Problematika Bisnis Kesehatan
Sebagaimana telah disinggung di awal, pandemi COVID-19 tersebut telah mengganggu sistem keuangan dan perekonomian negara namun tuntutan untuk memenuhi kebutuhan tidak dapat dihentikan dan akan terus berlanjut secara kontinuitas. Tuntutan untuk memenuhi kesehatan yang baik juga tidak jarang digunakan oleh oknum-oknum tertentu sebagai ladang bisnis. Disaat keuangan yang terhambat akibat pandemi sehingga berimplikasi pada pendapatan yang rendah namun beberapa instansi meminta untuk selalu melakukan swab test agar menghindari penyebaran infeksi COVID-19 tersebut dengan harga yang tidak terbilang murah. Perlu menjadi pertimbangan dimana negara-negara tetangga memberikan tunjangan kesehatan kepada masyarakatnya di masa pandemi, secara terbalik di Indonesia malah beberapa instansi kesehatan berlomba-lomba memberikan penawaran harga terhadap swab test COVID-19. Maka dampaknya ialah kesehatan menjadi komoditas bisnis dalam sektor eknomi kesehatan. Tentunya hal demikian menjadi beban tersendiri di masyarakat dimana kemampuan masyarakat yang sangat terbatas dalam ekonomi kini makin diperparah dengan harga-harga swab test yang tidak bermasyarakat. Jika dianalogikan, bisnis dapat diletakkan diatas nilai kemanusiaan. Beberapa bulan silam juga disaat awal COVID-19 memasuki nusantara, dimana masyarakat kita sedang panik-paniknya dan takut agar tidak terjangkiti COVID-19 dengan instruksi untuk selalu menggunakan masker dan hand sanitizer sehingga kedua barang tersebut menjadi barang langka di masyarakat. Namun, malah sebaliknya ada yang menjual kedua barang tersebut dengan harga yang tidak dapat dilogika sama sekali, dua belas kali lipat dari harga biasanya.
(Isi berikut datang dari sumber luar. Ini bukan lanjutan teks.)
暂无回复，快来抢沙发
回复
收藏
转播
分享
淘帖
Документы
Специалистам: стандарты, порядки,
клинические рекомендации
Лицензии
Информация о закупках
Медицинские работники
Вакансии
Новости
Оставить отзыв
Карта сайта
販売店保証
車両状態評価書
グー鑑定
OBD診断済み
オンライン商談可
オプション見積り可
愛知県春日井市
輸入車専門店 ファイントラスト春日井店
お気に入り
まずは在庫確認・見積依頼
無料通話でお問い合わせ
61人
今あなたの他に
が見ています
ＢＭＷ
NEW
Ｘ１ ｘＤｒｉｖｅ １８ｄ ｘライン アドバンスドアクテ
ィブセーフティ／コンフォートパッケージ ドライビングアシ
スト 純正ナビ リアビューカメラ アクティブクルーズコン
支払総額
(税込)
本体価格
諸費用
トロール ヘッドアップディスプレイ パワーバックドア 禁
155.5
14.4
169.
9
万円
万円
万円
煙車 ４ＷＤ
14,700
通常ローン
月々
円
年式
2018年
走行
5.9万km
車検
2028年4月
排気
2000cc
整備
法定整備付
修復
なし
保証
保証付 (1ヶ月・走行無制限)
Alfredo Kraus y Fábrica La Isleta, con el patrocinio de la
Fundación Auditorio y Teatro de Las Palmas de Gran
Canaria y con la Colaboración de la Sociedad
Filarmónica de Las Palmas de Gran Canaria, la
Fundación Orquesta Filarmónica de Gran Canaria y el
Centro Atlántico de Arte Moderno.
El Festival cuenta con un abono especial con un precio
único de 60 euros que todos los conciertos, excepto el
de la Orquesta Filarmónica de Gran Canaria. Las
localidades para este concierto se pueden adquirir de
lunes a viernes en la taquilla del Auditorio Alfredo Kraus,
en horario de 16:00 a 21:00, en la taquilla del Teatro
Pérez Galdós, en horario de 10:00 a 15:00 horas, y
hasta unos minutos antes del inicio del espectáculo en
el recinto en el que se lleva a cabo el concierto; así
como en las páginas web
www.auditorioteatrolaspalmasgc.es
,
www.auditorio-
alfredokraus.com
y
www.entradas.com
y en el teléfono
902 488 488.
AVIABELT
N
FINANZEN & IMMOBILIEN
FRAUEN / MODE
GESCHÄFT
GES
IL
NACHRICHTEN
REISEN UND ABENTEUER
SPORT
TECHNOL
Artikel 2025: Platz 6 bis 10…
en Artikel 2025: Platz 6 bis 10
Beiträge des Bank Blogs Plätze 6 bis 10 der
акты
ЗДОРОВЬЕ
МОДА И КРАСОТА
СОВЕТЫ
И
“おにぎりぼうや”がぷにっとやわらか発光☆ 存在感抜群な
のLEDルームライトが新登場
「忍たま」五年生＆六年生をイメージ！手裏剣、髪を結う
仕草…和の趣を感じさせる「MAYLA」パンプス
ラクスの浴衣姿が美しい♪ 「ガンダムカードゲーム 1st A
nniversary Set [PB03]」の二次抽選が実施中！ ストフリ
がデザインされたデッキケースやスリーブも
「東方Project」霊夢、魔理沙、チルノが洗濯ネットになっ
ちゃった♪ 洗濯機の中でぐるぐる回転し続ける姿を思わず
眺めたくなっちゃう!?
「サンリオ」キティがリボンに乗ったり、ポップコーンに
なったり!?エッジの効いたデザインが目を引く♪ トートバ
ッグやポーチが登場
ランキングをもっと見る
Walaupun secara teori ekonomi dapat membenarkan tindakan tersebut, ketika barang langka di masyarakat dan angka permintaan tinggi, maka harga barang akan naik juga. Namun, rasa-rasanya teori tersebut tidak dapat diaplikasikan ketika masa pandemi ini dimana masyarakat serba susah dan kesulitan. Maka, disini fungsi dari naluri kemanusiaan yang bergerak.